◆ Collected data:
---+---

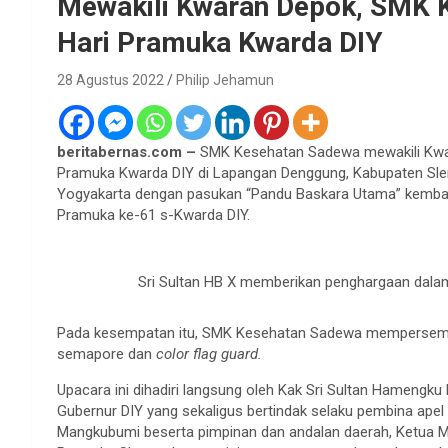
Mewakili Kwaran Depok, SMK K
Hari Pramuka Kwarda DIY
28 Agustus 2022
Philip Jehamun
beritabernas.com –
SMK Kesehatan Sadewa mewakili Kwar
Pramuka Kwarda DIY di Lapangan Denggung, Kabupaten Sl
Yogyakarta dengan pasukan “Pandu Baskara Utama” kembal
Pramuka ke-61 s-Kwarda DIY.
Sri Sultan HB X memberikan penghargaan dala
Pada kesempatan itu, SMK Kesehatan Sadewa mempersembahk
semapore dan
color flag guard.
Upacara ini dihadiri langsung oleh Kak Sri Sultan Hameng
Gubernur DIY yang sekaligus bertindak selaku pembina apel b
Mangkubumi beserta pimpinan dan andalan daerah, Ketua M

---+---

◆ EXERCISE DETAILS: Please copy the data shown above word for word, omitting the pictures.

◆ RESPONSE TO THIS TASK:
Mewakili Kwaran Depok, SMK K
Hari Pramuka Kwarda DIY
28 Agustus 2022
Philip Jehamun
beritabernas.com –
SMK Kesehatan Sadewa mewakili Kwar
Pramuka Kwarda DIY di Lapangan Denggung, Kabupaten Sl
Yogyakarta dengan pasukan “Pandu Baskara Utama” kembal
Pramuka ke-61 s-Kwarda DIY.
Sri Sultan HB X memberikan penghargaan dala
Pada kesempatan itu, SMK Kesehatan Sadewa mempersembahk
semapore dan
color flag guard.
Upacara ini dihadiri langsung oleh Kak Sri Sultan Hameng
Gubernur DIY yang sekaligus bertindak selaku pembina apel b
Mangkubumi beserta pimpinan dan andalan daerah, Ketua M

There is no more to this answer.